**Try it:**
In your copy, leave out the pictures and reproduce the listing below exactly.

**Records to use:**
◆ ◆ ◆ ◆
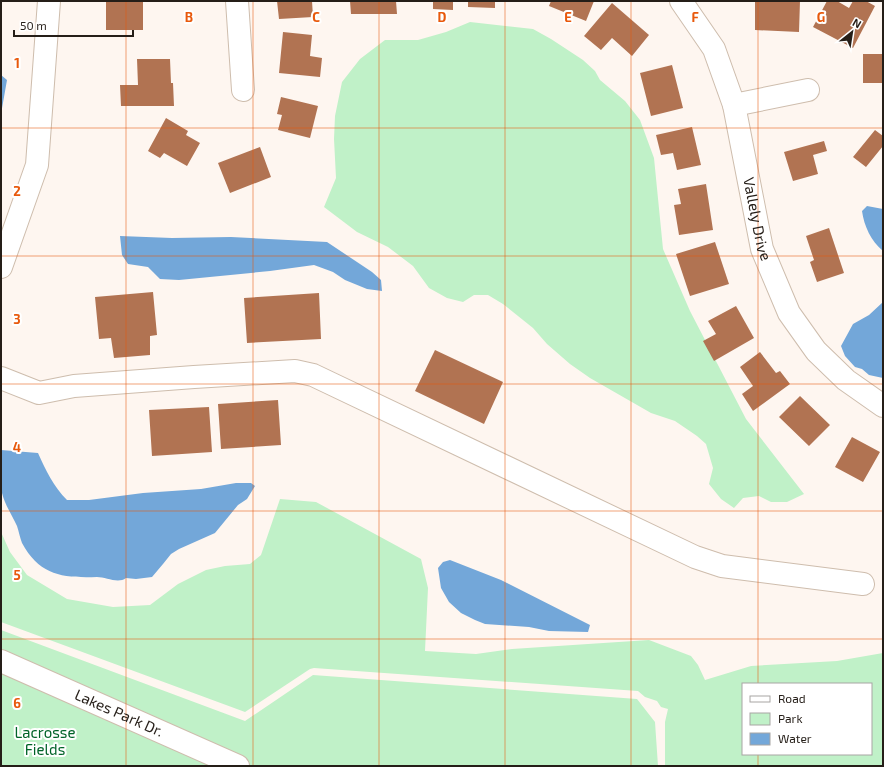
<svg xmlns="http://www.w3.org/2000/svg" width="884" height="767" font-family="'Exo 2',sans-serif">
<rect width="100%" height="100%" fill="#fef6f0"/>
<path fill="#c0f1c8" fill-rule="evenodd" d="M470,22L533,29L551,39L583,60L595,71L600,80L625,101L640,120L654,158L663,249L690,311L746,419L804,494L787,502H771L759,496L743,498L734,508L721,499L709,484L713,468L706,444L697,436L675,421L651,413L590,378L570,364L547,344L533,328L503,304L488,295H474L463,302L447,298L429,288L413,266L388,247L357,232L324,207L336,178L334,139L335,116L342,82L360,59L385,40H418L446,32Z
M280,499L316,502L421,559L428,588L425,651L476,654L512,649L649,640L691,656L698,665L705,680L751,666L837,661L883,653V766H665V722L668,709L661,707L657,701L645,697L638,691L314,668L310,669L245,712L1,622V532L10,552L27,575L67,599L113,607L150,605L178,584L206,570L225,566L250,564L261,555ZM743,684H871V754H743Z
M1,630L245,721L313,675L637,699L655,722L658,766H1Z"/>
<path fill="#73a7d9" d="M1,75L7,80L1,114Z
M867,206L883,209V251C871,241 864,226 862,211Z
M120,236L172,238L231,237L327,242L372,272L381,280L382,291L367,289L345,280L333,272L314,265L270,271L179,280L160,279L148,267L128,264L122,255Z
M883,302V378L869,375L862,369L855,367L845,356L841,346L853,324L869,315Z
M1,450L38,453C45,469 54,487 67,500H89L143,493L201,489L236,483H251L255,486L247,499L238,505L215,533L179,549L171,554L163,564L152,577L136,579L126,578C118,584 106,577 97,577C63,578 40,576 22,543C20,538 19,532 17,526C12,515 5,505 2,493C0,483 1,462 1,450Z
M450,560L501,580L590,625L588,632L549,631L529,627L485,624L475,620L461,613L449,602L441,588L438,568L443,562Z"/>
<path fill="#b17352" d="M106,1H143V30H106Z
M277,1H312L313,17L279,19Z
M350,1H396L397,14H351Z
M433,1H453V10L433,9Z
M468,1H495V8L468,7Z
M551,1H594L586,21L549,6Z
M755,1H800L799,32L755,30Z
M827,1H837L849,8L853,1H866L875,6L853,48L813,27Z
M612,3L649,35L632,56L612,38L601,50L584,36Z
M283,32L312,35L310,56L322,58L320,77L279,73Z
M863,54H883V83H863Z
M137,59H170L171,83H173L174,106H121L120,85H138Z
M672,65L683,108L651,116L640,73Z
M281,97L318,106L310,138L278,130L282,115L277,114Z
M166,118L188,131L186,135L200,143L187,166L164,153L160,158L148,151Z
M692,127L701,165L677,170L673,153L661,155L656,135Z
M875,130L883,136V146L866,167L853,157Z
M824,141L827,151L813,155L818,174L793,181L784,152Z
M260,147L271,177L230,193L218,163Z
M706,184L713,230L679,235L674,205L681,204L678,189Z
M829,228L844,273L817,282L810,262L814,260L806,236Z
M715,242L729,284L690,296L676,254Z
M153,292L157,335L150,336V355L114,358L111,338L99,339L95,297Z
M319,293L321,339L247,343L244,298Z
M736,306L754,338L714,361L703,341L716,334L708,321Z
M435,350L503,382L484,424L415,391Z
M760,352L776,373L780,371L790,384L753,411L742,394L753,386L740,367Z
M800,396L830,425L809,446L779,417Z
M278,400L281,445L221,449L218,404Z
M209,407L212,452L152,456L149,410Z
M852,437L880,452L863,482L835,467Z"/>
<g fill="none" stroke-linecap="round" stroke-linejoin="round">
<defs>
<g id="minor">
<path d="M237,1L243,90"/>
<path id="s1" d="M681,1L714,49L734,105L762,249L789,313L816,351L846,380L883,406"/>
<path d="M734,105L808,90"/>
<path d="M1,267L37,165L49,1"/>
<path d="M1,378L39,393L74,386L194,377L295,371L313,375L695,557L722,566L863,584"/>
<path id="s2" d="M1,661L238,766"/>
</g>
</defs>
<use href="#minor" stroke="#cebdad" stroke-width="24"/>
<use href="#minor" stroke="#fff" stroke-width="22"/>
</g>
<path fill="none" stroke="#e8590c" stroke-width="1" stroke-opacity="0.55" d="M126,1V766M253,1V766M379,1V766M505,1V766M631,1V766M758,1V684M1,128H883M1,256H883M1,384H883M1,511H883M1,639H883M758,754V766"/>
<g text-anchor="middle" stroke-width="4" stroke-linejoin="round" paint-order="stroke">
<g font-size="15" fill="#251e18" stroke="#fff">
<text dy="5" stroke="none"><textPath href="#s1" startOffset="234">Vallely Drive</textPath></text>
<text dy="5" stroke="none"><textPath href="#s2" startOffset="129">Lakes Park Dr.</textPath></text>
</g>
<g font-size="15" fill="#006328" stroke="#fff">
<text x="45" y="738">Lacrosse<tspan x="45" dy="17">Fields</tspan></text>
</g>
</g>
<g font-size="13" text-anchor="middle" font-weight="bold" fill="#e8590c" stroke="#fff" stroke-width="4" stroke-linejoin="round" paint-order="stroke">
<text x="189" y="22">B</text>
<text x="316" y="22">C</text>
<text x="442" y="22">D</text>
<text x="568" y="22">E</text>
<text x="695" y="22">F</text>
<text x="821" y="22">G</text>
<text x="17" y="68">1</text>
<text x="17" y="196">2</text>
<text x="17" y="324">3</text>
<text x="17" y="452">4</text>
<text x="17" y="580">5</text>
<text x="17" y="708">6</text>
</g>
<rect width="884" height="767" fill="none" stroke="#251e18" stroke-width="4"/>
<rect x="742" y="683" width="130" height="72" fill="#ffffff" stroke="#a8a5a3"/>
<rect x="750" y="696" width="20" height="6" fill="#ffffff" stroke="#a8a5a3"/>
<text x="778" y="703" font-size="12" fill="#251e18">Road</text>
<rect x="750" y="713" width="20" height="12" fill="#c0f1c8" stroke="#a8a5a3"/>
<text x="778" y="723" font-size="12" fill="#251e18">Park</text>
<rect x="750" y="733" width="20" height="12" fill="#73a7d9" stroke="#a8a5a3"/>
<text x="778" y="743" font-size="12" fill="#251e18">Water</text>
<g transform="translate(852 32) rotate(30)" stroke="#ffffff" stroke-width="3" paint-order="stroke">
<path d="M0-3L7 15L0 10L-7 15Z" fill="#251e18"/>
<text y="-6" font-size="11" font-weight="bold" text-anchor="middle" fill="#251e18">N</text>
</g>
<path d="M14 30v6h119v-6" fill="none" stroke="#251e18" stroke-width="2"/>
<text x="20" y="30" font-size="12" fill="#251e18" stroke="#ffffff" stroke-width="3" paint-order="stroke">50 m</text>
</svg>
◆ ◆ ◆ ◆
**Solution for this task:**
<svg xmlns="http://www.w3.org/2000/svg" width="884" height="767" font-family="'Exo 2',sans-serif">
<rect width="100%" height="100%" fill="#fef6f0"/>
<path fill="#c0f1c8" fill-rule="evenodd" d="M470,22L533,29L551,39L583,60L595,71L600,80L625,101L640,120L654,158L663,249L690,311L746,419L804,494L787,502H771L759,496L743,498L734,508L721,499L709,484L713,468L706,444L697,436L675,421L651,413L590,378L570,364L547,344L533,328L503,304L488,295H474L463,302L447,298L429,288L413,266L388,247L357,232L324,207L336,178L334,139L335,116L342,82L360,59L385,40H418L446,32Z
M280,499L316,502L421,559L428,588L425,651L476,654L512,649L649,640L691,656L698,665L705,680L751,666L837,661L883,653V766H665V722L668,709L661,707L657,701L645,697L638,691L314,668L310,669L245,712L1,622V532L10,552L27,575L67,599L113,607L150,605L178,584L206,570L225,566L250,564L261,555ZM743,684H871V754H743Z
M1,630L245,721L313,675L637,699L655,722L658,766H1Z"/>
<path fill="#73a7d9" d="M1,75L7,80L1,114Z
M867,206L883,209V251C871,241 864,226 862,211Z
M120,236L172,238L231,237L327,242L372,272L381,280L382,291L367,289L345,280L333,272L314,265L270,271L179,280L160,279L148,267L128,264L122,255Z
M883,302V378L869,375L862,369L855,367L845,356L841,346L853,324L869,315Z
M1,450L38,453C45,469 54,487 67,500H89L143,493L201,489L236,483H251L255,486L247,499L238,505L215,533L179,549L171,554L163,564L152,577L136,579L126,578C118,584 106,577 97,577C63,578 40,576 22,543C20,538 19,532 17,526C12,515 5,505 2,493C0,483 1,462 1,450Z
M450,560L501,580L590,625L588,632L549,631L529,627L485,624L475,620L461,613L449,602L441,588L438,568L443,562Z"/>
<path fill="#b17352" d="M106,1H143V30H106Z
M277,1H312L313,17L279,19Z
M350,1H396L397,14H351Z
M433,1H453V10L433,9Z
M468,1H495V8L468,7Z
M551,1H594L586,21L549,6Z
M755,1H800L799,32L755,30Z
M827,1H837L849,8L853,1H866L875,6L853,48L813,27Z
M612,3L649,35L632,56L612,38L601,50L584,36Z
M283,32L312,35L310,56L322,58L320,77L279,73Z
M863,54H883V83H863Z
M137,59H170L171,83H173L174,106H121L120,85H138Z
M672,65L683,108L651,116L640,73Z
M281,97L318,106L310,138L278,130L282,115L277,114Z
M166,118L188,131L186,135L200,143L187,166L164,153L160,158L148,151Z
M692,127L701,165L677,170L673,153L661,155L656,135Z
M875,130L883,136V146L866,167L853,157Z
M824,141L827,151L813,155L818,174L793,181L784,152Z
M260,147L271,177L230,193L218,163Z
M706,184L713,230L679,235L674,205L681,204L678,189Z
M829,228L844,273L817,282L810,262L814,260L806,236Z
M715,242L729,284L690,296L676,254Z
M153,292L157,335L150,336V355L114,358L111,338L99,339L95,297Z
M319,293L321,339L247,343L244,298Z
M736,306L754,338L714,361L703,341L716,334L708,321Z
M435,350L503,382L484,424L415,391Z
M760,352L776,373L780,371L790,384L753,411L742,394L753,386L740,367Z
M800,396L830,425L809,446L779,417Z
M278,400L281,445L221,449L218,404Z
M209,407L212,452L152,456L149,410Z
M852,437L880,452L863,482L835,467Z"/>
<g fill="none" stroke-linecap="round" stroke-linejoin="round">
<defs>
<g id="minor">
<path d="M237,1L243,90"/>
<path id="s1" d="M681,1L714,49L734,105L762,249L789,313L816,351L846,380L883,406"/>
<path d="M734,105L808,90"/>
<path d="M1,267L37,165L49,1"/>
<path d="M1,378L39,393L74,386L194,377L295,371L313,375L695,557L722,566L863,584"/>
<path id="s2" d="M1,661L238,766"/>
</g>
</defs>
<use href="#minor" stroke="#cebdad" stroke-width="24"/>
<use href="#minor" stroke="#fff" stroke-width="22"/>
</g>
<path fill="none" stroke="#e8590c" stroke-width="1" stroke-opacity="0.55" d="M126,1V766M253,1V766M379,1V766M505,1V766M631,1V766M758,1V684M1,128H883M1,256H883M1,384H883M1,511H883M1,639H883M758,754V766"/>
<g text-anchor="middle" stroke-width="4" stroke-linejoin="round" paint-order="stroke">
<g font-size="15" fill="#251e18" stroke="#fff">
<text dy="5" stroke="none"><textPath href="#s1" startOffset="234">Vallely Drive</textPath></text>
<text dy="5" stroke="none"><textPath href="#s2" startOffset="129">Lakes Park Dr.</textPath></text>
</g>
<g font-size="15" fill="#006328" stroke="#fff">
<text x="45" y="738">Lacrosse<tspan x="45" dy="17">Fields</tspan></text>
</g>
</g>
<g font-size="13" text-anchor="middle" font-weight="bold" fill="#e8590c" stroke="#fff" stroke-width="4" stroke-linejoin="round" paint-order="stroke">
<text x="189" y="22">B</text>
<text x="316" y="22">C</text>
<text x="442" y="22">D</text>
<text x="568" y="22">E</text>
<text x="695" y="22">F</text>
<text x="821" y="22">G</text>
<text x="17" y="68">1</text>
<text x="17" y="196">2</text>
<text x="17" y="324">3</text>
<text x="17" y="452">4</text>
<text x="17" y="580">5</text>
<text x="17" y="708">6</text>
</g>
<rect width="884" height="767" fill="none" stroke="#251e18" stroke-width="4"/>
<rect x="742" y="683" width="130" height="72" fill="#ffffff" stroke="#a8a5a3"/>
<rect x="750" y="696" width="20" height="6" fill="#ffffff" stroke="#a8a5a3"/>
<text x="778" y="703" font-size="12" fill="#251e18">Road</text>
<rect x="750" y="713" width="20" height="12" fill="#c0f1c8" stroke="#a8a5a3"/>
<text x="778" y="723" font-size="12" fill="#251e18">Park</text>
<rect x="750" y="733" width="20" height="12" fill="#73a7d9" stroke="#a8a5a3"/>
<text x="778" y="743" font-size="12" fill="#251e18">Water</text>
<g transform="translate(852 32) rotate(30)" stroke="#ffffff" stroke-width="3" paint-order="stroke">
<path d="M0-3L7 15L0 10L-7 15Z" fill="#251e18"/>
<text y="-6" font-size="11" font-weight="bold" text-anchor="middle" fill="#251e18">N</text>
</g>
<path d="M14 30v6h119v-6" fill="none" stroke="#251e18" stroke-width="2"/>
<text x="20" y="30" font-size="12" fill="#251e18" stroke="#ffffff" stroke-width="3" paint-order="stroke">50 m</text>
</svg>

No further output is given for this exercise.